Karta walutowa – dla podróżujących często
Płatność kartą należy zawsze do opcji bardziej bezpieczniej i o wiele wygodniejszej. W razie kradzieży kartę możemy szybko zastrzec, nie jesteśmy więc skazani na utratę wszystkich środków płatniczych. Przed wyjazdem warto jednak zadbać o posiadanie odpowiedniej karty. W różnych krajach świata akceptowane są bowiem różne typy kart. U naszych sąsiadów Niemców oraz w krajach Beneluksu królują na przykład karty Maestro. U nas, ten typ kart, jest już praktycznie nieużywany i niełatwo znaleźć bank, który taką kartę wyda (choć nie jest to niemożliwe). Z kolei jadąc do wyżej wymienionych krajów z kartami typu Visa lub MasterCard możemy spotkać się z odmową realizacji płatności kartą. Warto pamiętać o tego typu szczegółach i wybierać te punkty, które pozwalają płacić posiadanym przez nas typem kart – na szczęście w punktach nastawionych na obsługę ruchu turystycznego, nie powinniśmy mieć kłopotów.
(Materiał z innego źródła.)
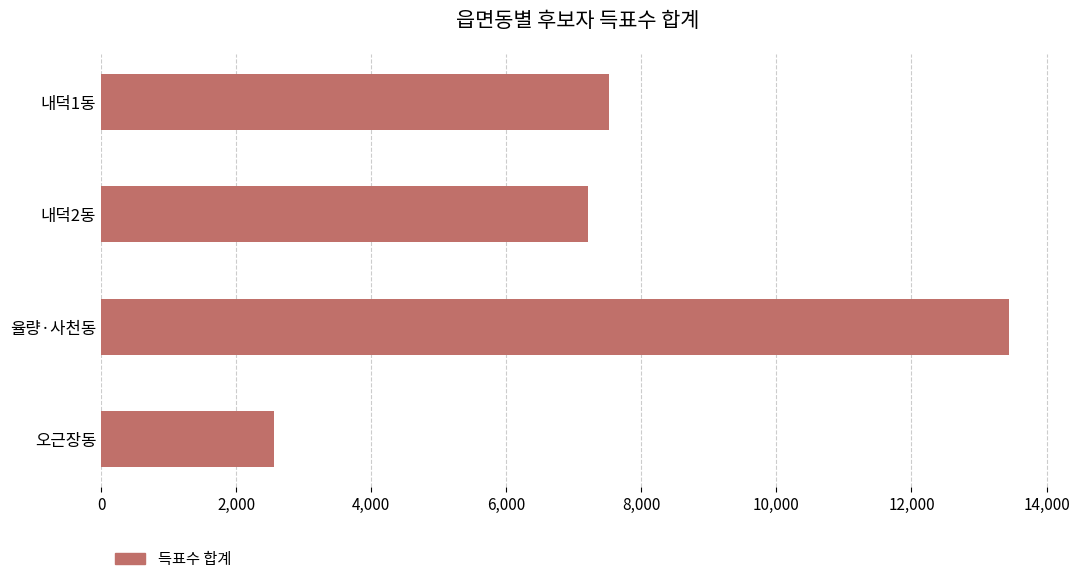

Is it true that the value at 내덕2동 is 7216?

True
Aby uniknąć kilkukrotnego przewalutowywania warto postarać się o kartę wielowalutową lub uruchomić usługę wielowalutową na naszej karcie podstawowej. Unikniemy dzięki temu prowizji za przewalutowanie dokonywanych przez nas za granicą transakcji. Usługi te, na szczęście, stają się już standardem w polskich bankach.
Kilka korzyści
Dzięki usługom wielowalutowym możemy powiązać jedna kartę płatniczą (debetową lub kredytową) z kontami prowadzonymi w innych walutach. Nie musimy się o nic martwić – nasza karta sama automatycznie wybierze konto, z którego zostaną ściągnięte środki finansowe. Nieco inaczej działają karty wielowalutowe – te wydawane są do jednego konta, a nasz bank zajmuje się ich konwersją na stosowną walutę. Karty wielowalutowe umożliwiają również wypłaty z bankomatów praktycznie na całym świecie (w wielu bankach możliwe jest to bez prowizji).
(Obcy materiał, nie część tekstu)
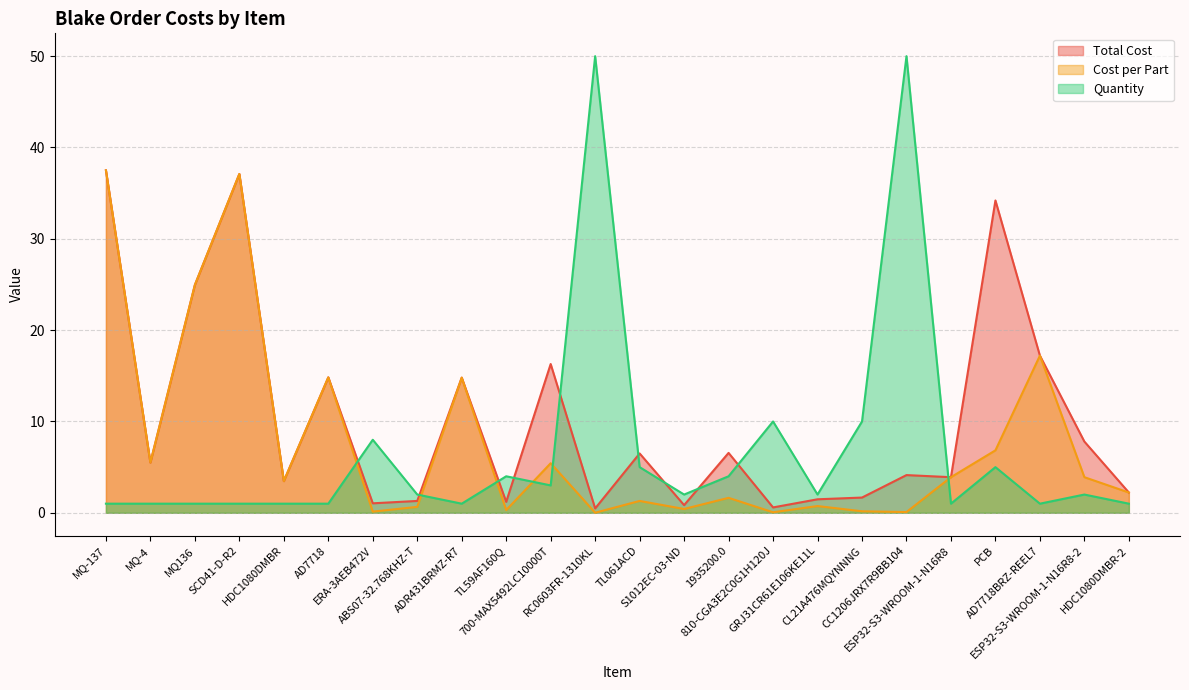

Reading left to right, list all the values displayed in this chart.

Total Cost: MQ-137=37.5	MQ-4=5.5	MQ136=24.9	SCD41-D-R2=37.1	HDC1080DMBR=3.5	AD7718=14.8	ERA-3AEB472V=1.0	ABS07-32.768KHZ-T=1.3	ADR431BRMZ-R7=14.8	TL59AF160Q=1.2	700-MAX5492LC10000T=16.3	RC0603FR-1310KL=0.5	TL061ACD=6.5	S1012EC-03-ND=0.8	1935200.0=6.6	810-CGA3E2C0G1H120J=0.6	GRJ31CR61E106KE11L=1.5	CL21A476MQYNNNG=1.7	CC1206JRX7R9BB104=4.1	ESP32-S3-WROOM-1-N16R8=3.9	PCB=34.2	AD7718BRZ-REEL7=17.2	ESP32-S3-WROOM-1-N16R8-2=7.8	HDC1080DMBR-2=2.2
Cost per Part: MQ-137=37.5	MQ-4=5.5	MQ136=24.9	SCD41-D-R2=37.1	HDC1080DMBR=3.5	AD7718=14.8	ERA-3AEB472V=0.1	ABS07-32.768KHZ-T=0.7	ADR431BRMZ-R7=14.8	TL59AF160Q=0.3	700-MAX5492LC10000T=5.4	RC0603FR-1310KL=0.0	TL061ACD=1.3	S1012EC-03-ND=0.4	1935200.0=1.6	810-CGA3E2C0G1H120J=0.1	GRJ31CR61E106KE11L=0.7	CL21A476MQYNNNG=0.2	CC1206JRX7R9BB104=0.1	ESP32-S3-WROOM-1-N16R8=3.9	PCB=6.8	AD7718BRZ-REEL7=17.2	ESP32-S3-WROOM-1-N16R8-2=3.9	HDC1080DMBR-2=2.2
Quantity: MQ-137=1.0	MQ-4=1.0	MQ136=1.0	SCD41-D-R2=1.0	HDC1080DMBR=1.0	AD7718=1.0	ERA-3AEB472V=8.0	ABS07-32.768KHZ-T=2.0	ADR431BRMZ-R7=1.0	TL59AF160Q=4.0	700-MAX5492LC10000T=3.0	RC0603FR-1310KL=50.0	TL061ACD=5.0	S1012EC-03-ND=2.0	1935200.0=4.0	810-CGA3E2C0G1H120J=10.0	GRJ31CR61E106KE11L=2.0	CL21A476MQYNNNG=10.0	CC1206JRX7R9BB104=50.0	ESP32-S3-WROOM-1-N16R8=1.0	PCB=5.0	AD7718BRZ-REEL7=1.0	ESP32-S3-WROOM-1-N16R8-2=2.0	HDC1080DMBR-2=1.0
A skoro już jesteśmy przy kontach walutowych – zasilić je możemy na kilka sposobów. Tradycyjnie, wymieniając gotówkę w kantorze i wpłacając ja nasze walutowe konto lub przelewając złotówki i zostawiając bankowi kwestie związane z przewalutowaniem. Jednak najbardziej opłacalne wydaje się skorzystanie ze stosunkowo nowej formy – kantoru internetowego. Tego typu usługi mają w swojej ofercie czołowe polskie banki, możemy także skorzystać z kantoru nie związanego z żadną instytucją finansową. Kantor internetowy jest najszybszą i chyba najmniej kłopotliwą opcją wymiany walut. Oszczędzamy przy okazji sporo czasu i nerwów.
W nagłej sytuacji
Jeśli jednak nasz wyjazd był niespodziewany być może pozostaje nam płatność zwykłą, złotówkową kartą debetową. Rozwiązanie to jest co prawda wygodne, choć może okazać się kosztowne. Nie tracimy w tym przypadku czasu na bieganie po kantorach i nie nosimy przy sobie sporej ilości gotówki, musimy się jednak liczyć z dodatkowymi kosztami, zwłaszcza jeśli waluta w jakiej płacimy nie tworzy walutowej pary ze złotówkami. W tym przypadku uprzywilejowani są posiadacze kart Visa, tutaj kursy walutowe są dużo korzystniejsze (choć prowizja od przewalutowania wyższa).
Skomplikowane? Nie tak bardzo. Pamiętajmy, że większość czynności związanych z płatnościami zagranicznymi załatwiamy na miejscu, w Polsce – z pomocą naszego banku a podczas wyjazdu głowę możemy mieć już spokojną i za hotelowe drinki płacimy tak samo prosto jak w kraju.